In principle, he said in an interview, “I actually think that’s wise policy. People suffer preventable harm in this health care system, regulators and the public get outraged by it, but we haven’t been really disciplined in trying to improve it.”

At Woodhull, the focus begins in the lobby, which can be almost as crowded as a subway platform during the evening rush.

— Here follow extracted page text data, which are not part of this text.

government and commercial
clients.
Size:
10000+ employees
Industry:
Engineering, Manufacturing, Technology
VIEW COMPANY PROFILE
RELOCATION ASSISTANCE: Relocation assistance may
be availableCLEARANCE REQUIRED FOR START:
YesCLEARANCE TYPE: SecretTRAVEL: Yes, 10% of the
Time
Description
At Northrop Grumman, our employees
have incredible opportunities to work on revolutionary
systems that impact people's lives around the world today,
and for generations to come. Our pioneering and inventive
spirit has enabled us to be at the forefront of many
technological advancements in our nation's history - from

Other than a giant Keith Haring mural, the most prominent décor is a banner that proclaims: “Clean Hands Save Lives.”

Outside of every room in the intensive care unit, there is a squirt bottle of hand sanitizer attached to the wall. “What are the top 10 carriers of infectious agents?” asks the caption of a poster on the wall, a picture of 10 fingers.

Patients have been enlisted to spread the anti-infection gospel, urged to watch whether their doctors wash their hands and to remind them if they do not. Doctors have been told to receive such reminders with a polite thank you, said Iris Jimenez-Hernandez, Woodhull’s chief executive.

“It has been a culture change,” said Dr. Jose O. Mejia, chairman of Woodhull’s department of medicine and critical care division.

But the checklist can be cumbersome and time-consuming. The team treating the woman in respiratory failure last week fidgeted nervously as they waited for their referee to tick off the items.

The attending physician, Dr. Rose Marie Flores, said doctors in the emergency room do not always have time to follow the list to the letter. But once the patients are stabilized, she said, they go back and do it all over again.